This past weekend I signed up to Iron Dance. I wasn’t going to actually sign up just do the five contra dances required but Jan signed me up last Sunday and made me official. She actually didn’t sign me up so much as change me from “Jan’s Friend” to my name. What is this Iron Dancing? Is it like and Iron Man Competition? Is it like Iron Chef with folk music? Or is it like Ironing your hair while twirling?
Iron Dancing is to do five nights of contra dancing which include the Dawn Dance in Brattleboro VT. Jan and I decided to car pool for the lot of this. First up is Heathen Creek in the Scout House Concord, MA. The music was out of this world lovely. As full as I have seen this place with four lines. I start the dance with my neighbor Adam who decides he loves the floor, adores the band and celebrates by spinning me into the stone age, or maybe the Iron Age is more appropriate here. Friday was delicious. The band was Les Z Boys and had a flirtatious fiddler and a piano man with a howl that can make you just pop out of your skin with glee. That night I was popping out of my skin with a different cause, couldn’t possibly dance like that and left after break. Saturday was a two band loveliness that started you off with a pick up band and then finished you off panting and happy with Crowfoot. I danced and danced. Sunday morning was yoga and then an intention to bake treats for the night which turned into speed planting the tomatoes and going to pick up Jan two hours late. We drive up to Vermont, take a walk in AgentY’s forbidden mushroom patch, have dinner at the Brattleboro Coop and are ready to Dawn Dance.
Well sort of
Frankly I wasn’t much in the mood for dancing, my back is feeling cranky. One more too tall man yanking me around and I will be laying on the floor moaning, and not in a good way. But then it starts and the band is wonderful, the sound is good (it is a difficult space) the floor isn’t as sticky as I remember and it isn’t crowded (yet.) I try to dance three and sit out one. I try to stay hydrated. It seems like almost everyone I have ever enjoyed dancing with is here and smiling. I start sitting out more happy to be lounging on the stairs eating brownies (thanks Will) listening to the music and watching people interact. As the night gets late the band changes to a mini version of Big Bandemonium I am reinvigorated with the brass section, dance for an hour. I sit on the stairs watching people interact. Two people are talking with each other she is leaning and looking toward him, he is looking straight ahead and is noticeably upright. I analyze the body language until something else distracts me. As it is getting later the crowd is getting younger, the dancing sloppy and distracted. There is a people puddle of cuddling by the elevator, I hear there is amazing singing downstairs, everywhere you turn there are people bathed in the beauty of the music and the combined energy of the place; that energy is dwindling and hanging on into the early morning hours. I last until four and as I leave I see the first bit of morning twilight, thinking of the crepuscular creatures awakening for a romp.

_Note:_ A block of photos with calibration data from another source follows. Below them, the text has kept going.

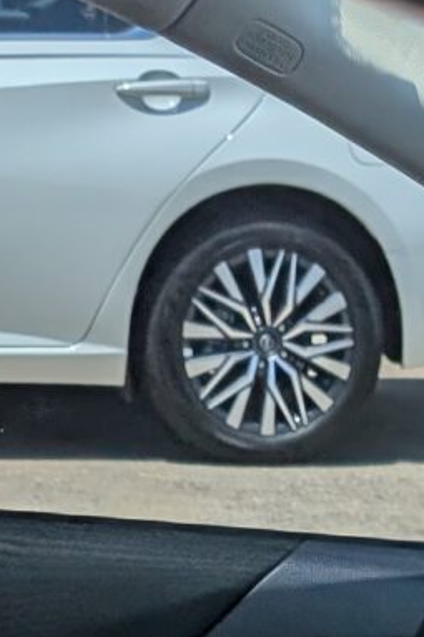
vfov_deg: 10.4
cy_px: 1607
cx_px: 502
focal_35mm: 167
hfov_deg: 8.1
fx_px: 2953
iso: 18
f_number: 1.68
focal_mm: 6.9
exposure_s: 1/380
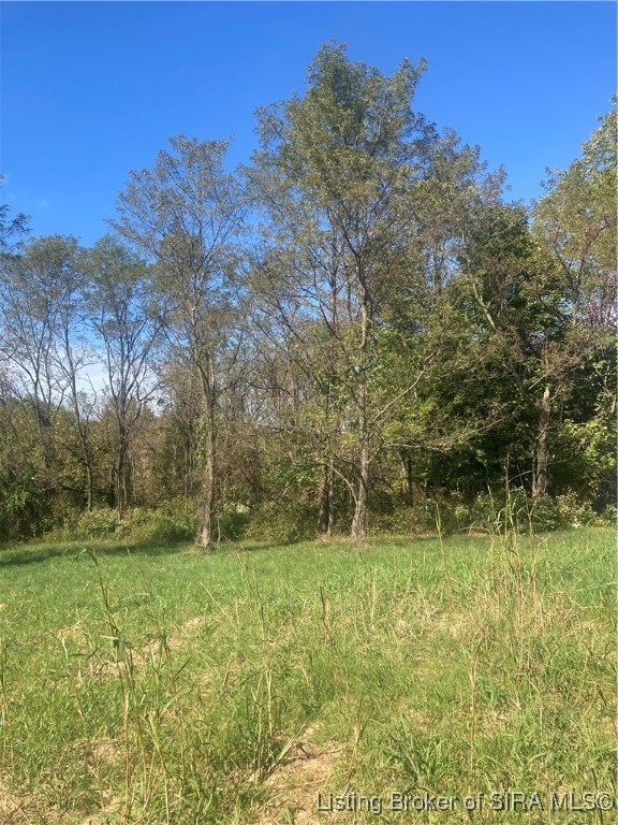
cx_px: 309
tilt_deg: +5.7
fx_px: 667
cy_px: 412
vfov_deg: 63.4
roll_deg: -0.1
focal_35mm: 28
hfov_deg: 49.7
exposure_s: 1/1066
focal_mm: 3.99
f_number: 1.8
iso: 20
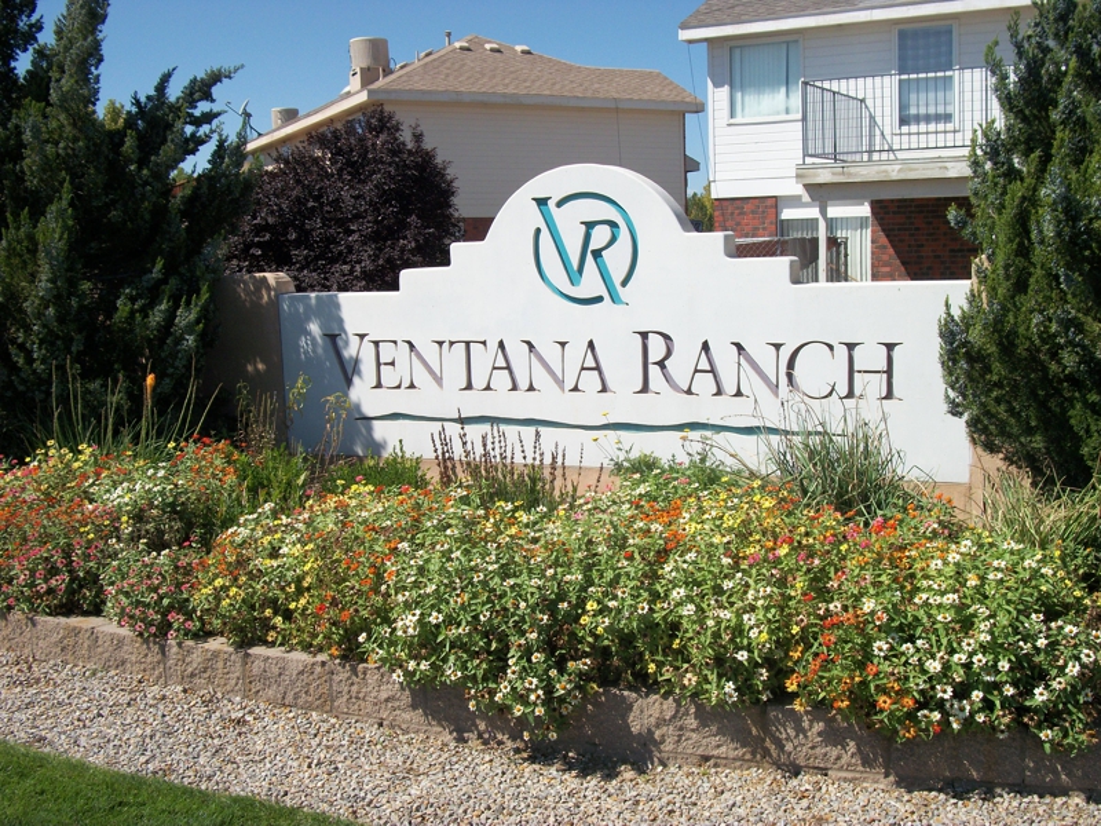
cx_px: 550
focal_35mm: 40
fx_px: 1272
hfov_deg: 46.8
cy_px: 413
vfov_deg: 36.0
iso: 80
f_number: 9.9
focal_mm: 7.1
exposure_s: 1/160
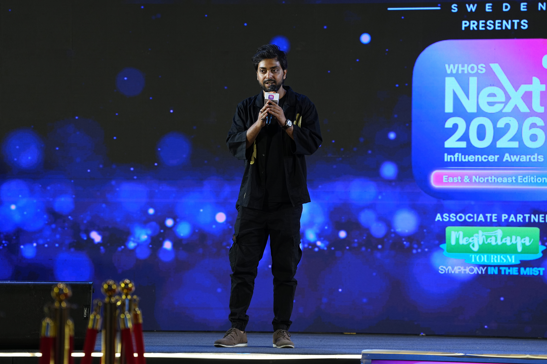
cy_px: 182
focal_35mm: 151
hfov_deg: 13.6
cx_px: 274
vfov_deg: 9.1
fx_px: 2294
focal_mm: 151
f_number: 3.5
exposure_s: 1/200
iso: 640
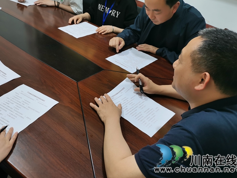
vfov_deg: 45.4
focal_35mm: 31
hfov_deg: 58.3
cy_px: 84
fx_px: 212
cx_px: 113
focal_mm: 5.58
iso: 250
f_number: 1.8
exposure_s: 1/100
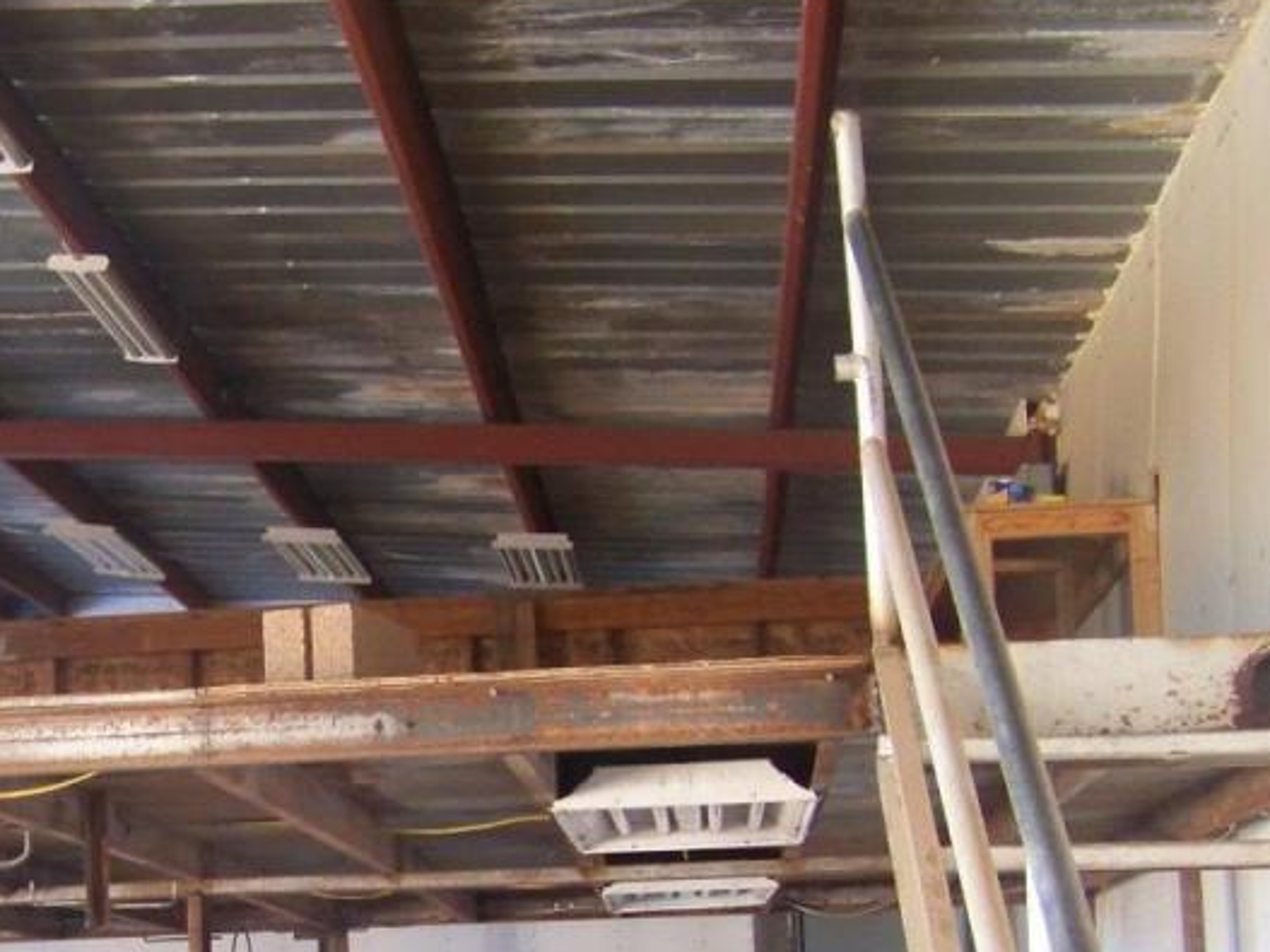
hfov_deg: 27.2
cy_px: 899
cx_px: 227
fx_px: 2568
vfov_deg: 20.5
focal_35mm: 70
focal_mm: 5.85
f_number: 2.8
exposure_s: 1/30
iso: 200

Monday is sleep, wake, deal with Jan’s annoying sick dog nap, cuddle, try to find a swimming hole, listen to beautiful singing, drive to Nelson, car picnic, and then dance some more
There are 21 Iron Dancers at Nelson and we all get a medal and certificate listing the five places we danced. Concord, Greenfield, Greenfield, Brattleboro, Nelson. There is chorus jig, Jan is playing and I want to be in line with the playful girls who were behind me last time. The La la la’s down the inside are loud and everyone is jubilant. We drive to Vermont and then back down to Greenfield and I am so tired I can not possibly make it back to Wendell. I sleep on Jan’s couch and think something I haven’t in the 15 months since I started dancing. I’m tired, I think I am done for a few days.
However Big Bandemonium with their full brass section will be at the grange Saturday and I will probably be too.